··· Passage

Global Warming 'Past the Point of No Return'
email this pageprint this pageemail usSteve Connor - The Independent UK


This Aug. 2000, photo provided by Ohio State University glaciologist Lonnie Thompson shows Thompson at Qori Kalis glacier in Qori Kalis, Cozo, Peru. Rapidly melting glaciers in the Peruvian Andes have uncovered moss and grasses that have been covered by ice since they first grew about 6,500 years ago said Thompson, who has predicted global warming will erase mountain ice caps that are a valued water source for many communities around the world. (Photo: Lonnie Thompson)
A record loss of sea ice in the Arctic this summer has convinced scientists that the northern hemisphere may have crossed a critical threshold beyond which the climate may never recover. Scientists fear that the Arctic has now entered an irreversible phase of warming which will accelerate the loss of the polar sea ice that has helped to keep the climate stable for thousands of years.

They believe global warming is melting Arctic ice so rapidly that the region is beginning to absorb more heat from the sun, causing the ice to melt still further and so reinforcing a vicious cycle of melting and heating.

The greatest fear is that the Arctic has reached a "tipping point" beyond which nothing can reverse the continual loss of sea ice and with it the massive land glaciers of Greenland, which will raise sea levels dramatically.

Satellites monitoring the Arctic have found that the extent of the sea ice this August has reached its lowest monthly point on record, dipping an unprecedented 18.2 per cent below the long-term average.

Experts believe that such a loss of Arctic sea ice in summer has not occurred in hundreds and possibly thousands of years. It is the fourth year in a row that the sea ice in August has fallen below the monthly downward trend - a clear sign that melting has accelerated.

Scientists are now preparing to report a record loss of Arctic sea ice for September, when the surface area covered by the ice traditionally reaches its minimum extent at the end of the summer melting period.

Sea ice naturally melts in summer and reforms in winter but for the first time on record this annual rebound did not occur last winter when the ice of the Arctic failed to recover significantly.

Arctic specialists at the US National Snow and Ice Data Centre at Colorado University, who have documented the gradual loss of polar sea ice since 1978, believe that a more dramatic melt began about four years ago.

In September 2002 the sea ice coverage of the Arctic reached its lowest level in recorded history. Such lows have normally been followed the next year by a rebound to more normal levels, but this did not occur in the summers of either 2003 or 2004. This summer has been even worse. The surface area covered by sea ice was at a record monthly minimum for each of the summer months - June, July and now August.

······

Work to complete>
(a) According to the article, how far below the long-term average did the Arctic sea ice extent fall this August?
(b) Print the part of the article from "A record loss of sea" up to and including "melting and heating.".
None of the data is needed for this work.

··· Entries provided

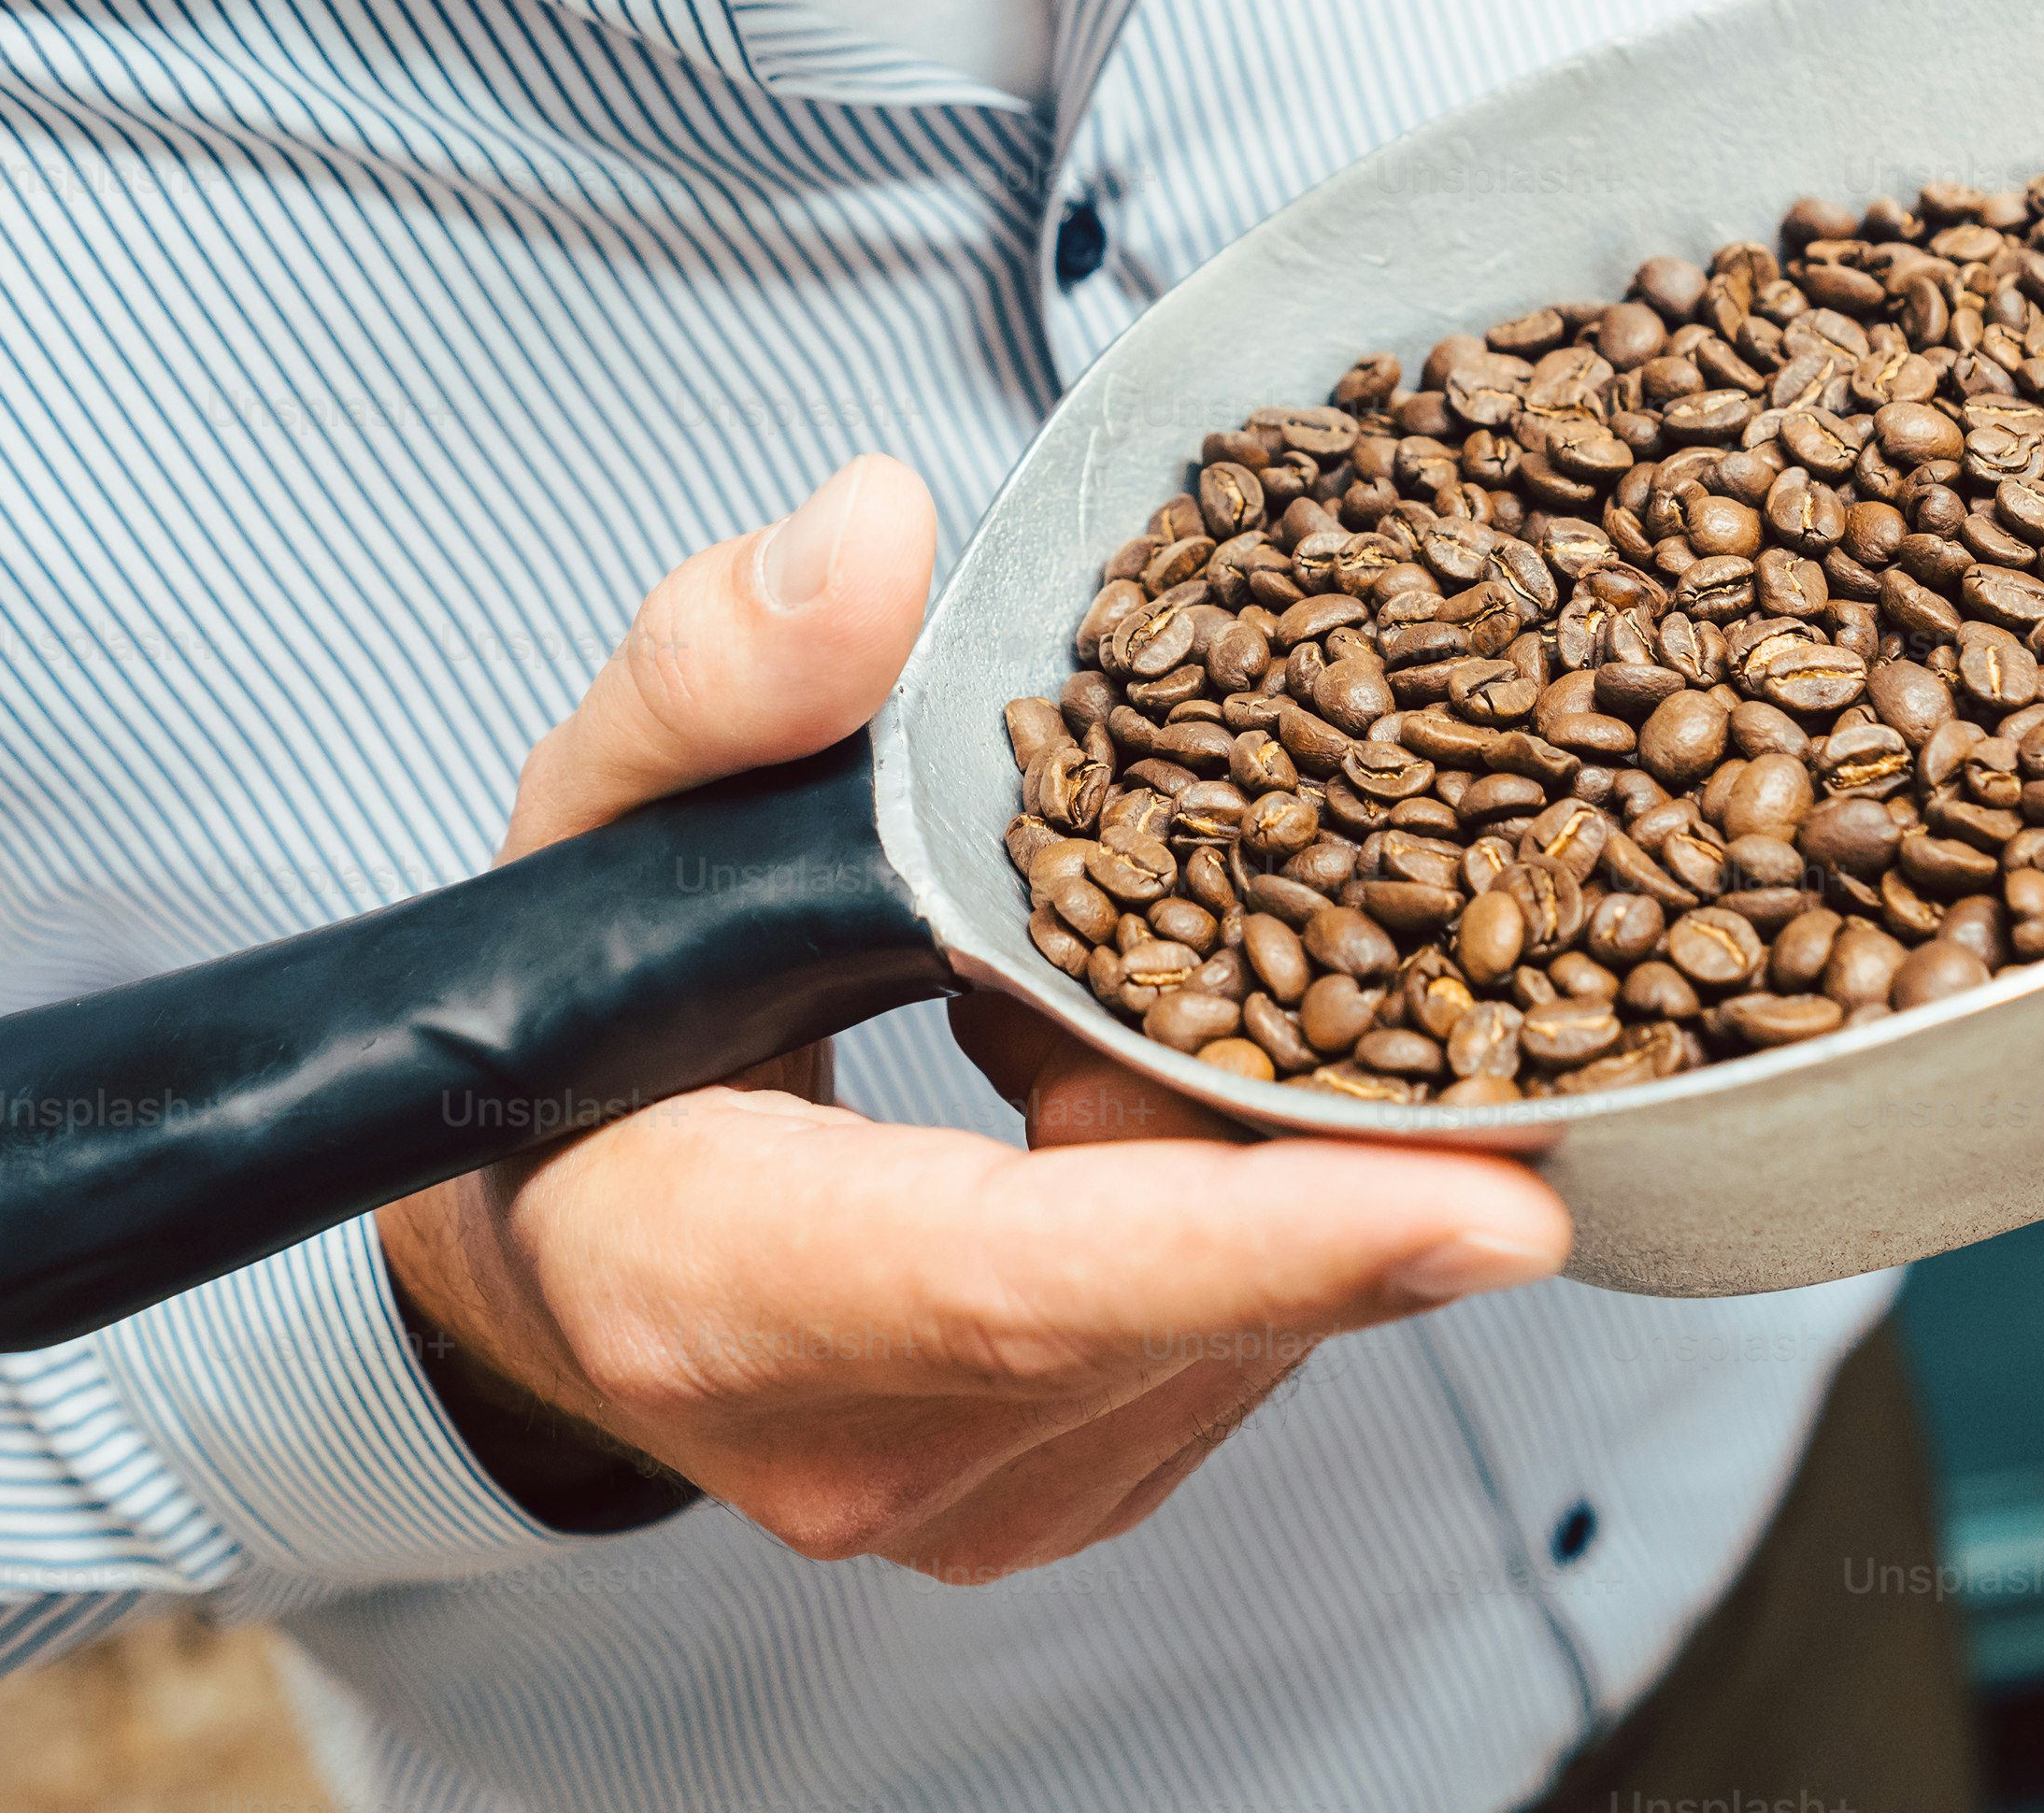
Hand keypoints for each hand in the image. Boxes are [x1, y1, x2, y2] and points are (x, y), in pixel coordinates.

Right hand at [377, 456, 1568, 1575]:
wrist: (537, 1247)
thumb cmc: (562, 1033)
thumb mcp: (598, 808)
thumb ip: (721, 669)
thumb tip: (874, 536)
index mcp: (715, 1292)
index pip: (1034, 1278)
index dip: (1277, 1235)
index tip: (1506, 1197)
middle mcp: (862, 1448)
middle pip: (1201, 1277)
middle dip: (1310, 1089)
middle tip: (1354, 901)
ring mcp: (976, 1506)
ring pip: (1254, 1308)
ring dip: (1269, 1129)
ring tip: (1164, 971)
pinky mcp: (1061, 1500)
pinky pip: (1242, 1333)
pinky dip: (1247, 1192)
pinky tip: (1163, 1068)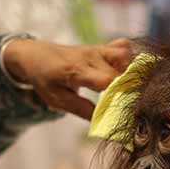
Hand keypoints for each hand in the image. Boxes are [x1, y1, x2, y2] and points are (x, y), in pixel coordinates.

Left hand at [2, 39, 133, 118]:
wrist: (36, 55)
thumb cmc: (45, 79)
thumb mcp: (57, 99)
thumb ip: (80, 109)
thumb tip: (102, 121)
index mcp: (77, 70)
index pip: (107, 80)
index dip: (120, 94)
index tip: (126, 109)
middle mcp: (91, 57)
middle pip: (121, 70)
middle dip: (130, 87)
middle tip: (133, 105)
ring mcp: (97, 49)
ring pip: (125, 54)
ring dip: (133, 70)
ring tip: (131, 88)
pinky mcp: (101, 47)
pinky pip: (122, 47)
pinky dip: (129, 57)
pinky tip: (127, 72)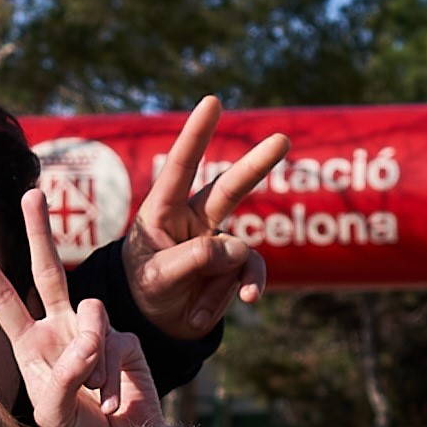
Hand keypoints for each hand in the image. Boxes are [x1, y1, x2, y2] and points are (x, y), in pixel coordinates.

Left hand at [0, 200, 161, 426]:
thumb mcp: (53, 413)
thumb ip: (63, 375)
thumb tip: (87, 340)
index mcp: (31, 344)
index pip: (3, 298)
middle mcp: (60, 329)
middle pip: (47, 270)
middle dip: (39, 232)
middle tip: (33, 194)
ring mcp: (94, 332)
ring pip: (89, 310)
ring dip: (88, 355)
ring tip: (91, 393)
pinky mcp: (125, 340)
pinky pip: (114, 339)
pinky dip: (109, 373)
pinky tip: (110, 400)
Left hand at [118, 94, 290, 339]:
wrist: (155, 324)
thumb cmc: (144, 289)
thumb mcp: (157, 276)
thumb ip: (194, 258)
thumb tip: (238, 249)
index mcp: (164, 210)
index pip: (181, 167)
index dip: (196, 134)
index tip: (212, 102)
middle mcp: (195, 219)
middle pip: (230, 187)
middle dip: (257, 164)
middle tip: (282, 139)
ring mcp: (218, 243)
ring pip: (238, 253)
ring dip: (219, 285)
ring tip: (194, 310)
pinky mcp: (235, 267)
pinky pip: (249, 274)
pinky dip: (243, 290)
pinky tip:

······

Results in order>
(a) 18.2 percent below the long-term average.

(b)
A record loss of sea ice in the Arctic this summer has convinced scientists that the northern hemisphere may have crossed a critical threshold beyond which the climate may never recover. Scientists fear that the Arctic has now entered an irreversible phase of warming which will accelerate the loss of the polar sea ice that has helped to keep the climate stable for thousands of years.

They believe global warming is melting Arctic ice so rapidly that the region is beginning to absorb more heat from the sun, causing the ice to melt still further and so reinforcing a vicious cycle of melting and heating.